━━ EXERCISE MATERIALS ━━

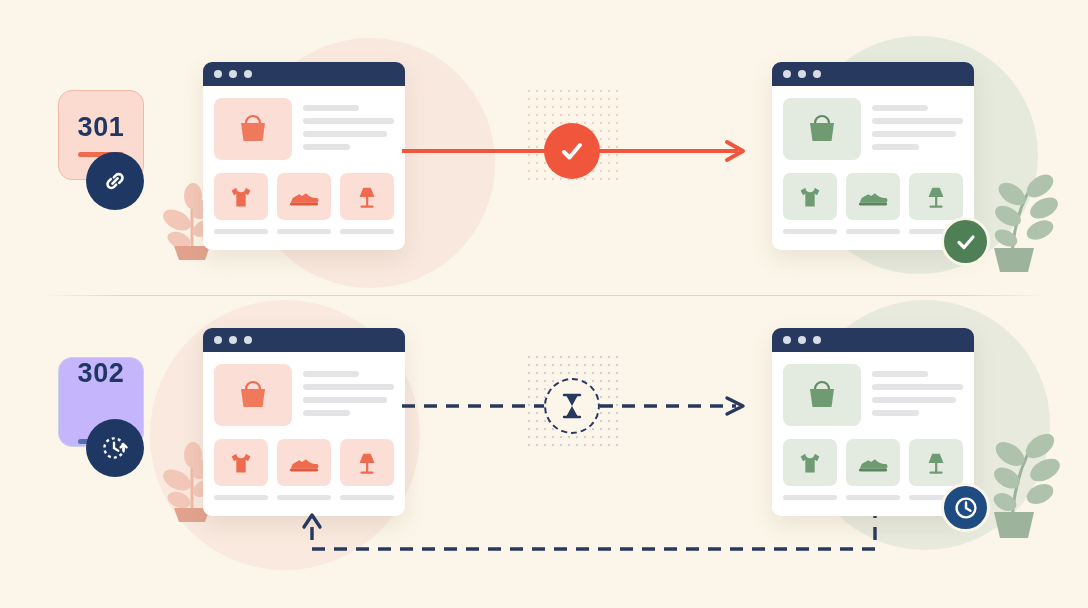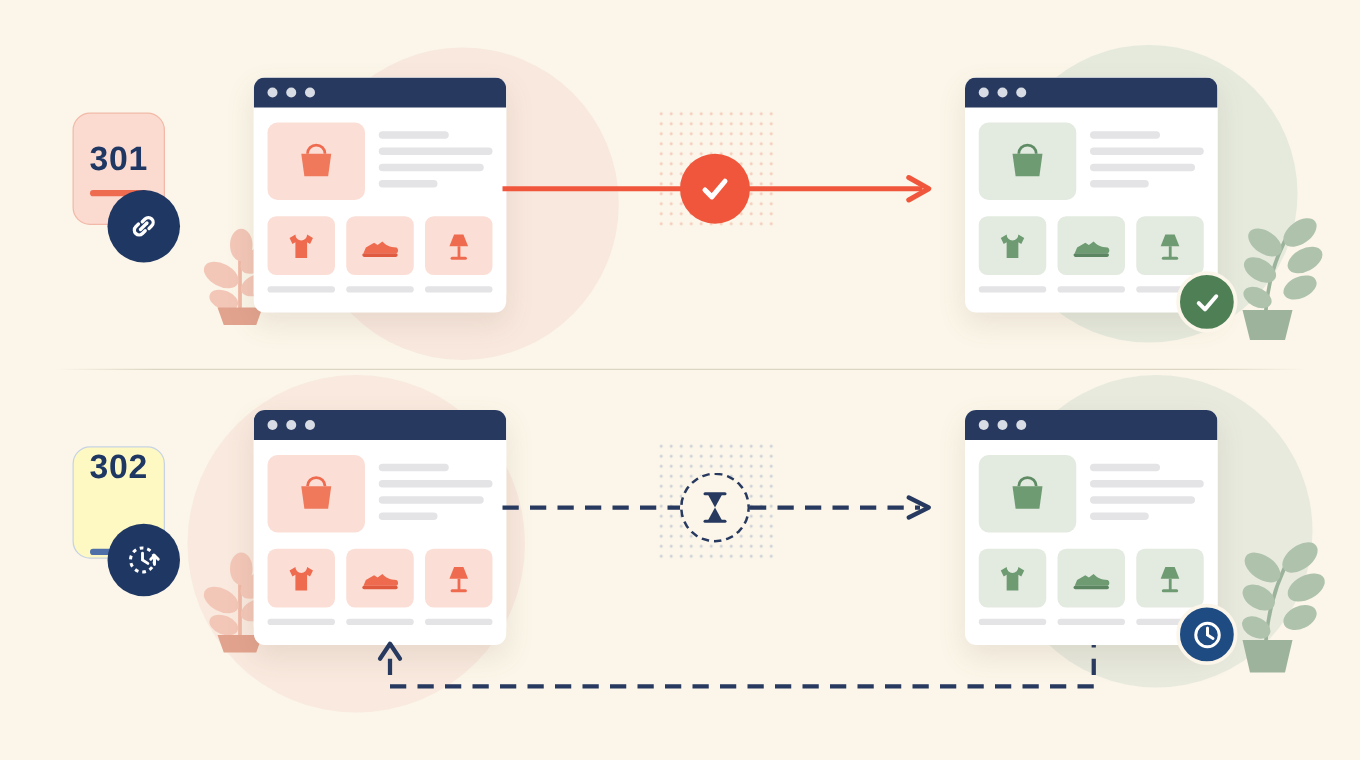--- a/index.html
+++ b/index.html
@@ -31,7 +31,7 @@
   .badge-wrap.r302 { left: 58px; top: 357px; }
 
   .code-card {
-    width: 74px; height: 90px; border-radius: 14px;
+    width: 86px; height: 90px; border-radius: 14px;
     display: flex; flex-direction: column;
     align-items: center; justify-content: center;
     position: relative;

━━━

- TASK OBJECTIVE
Exactly as they appear, print the lines from the one holding "display: flex; flex-direction: column;" through the final line of the entries, and no others.

- THE COMPLETED TASK
     display: flex; flex-direction: column;
     align-items: center; justify-content: center;
     position: relative;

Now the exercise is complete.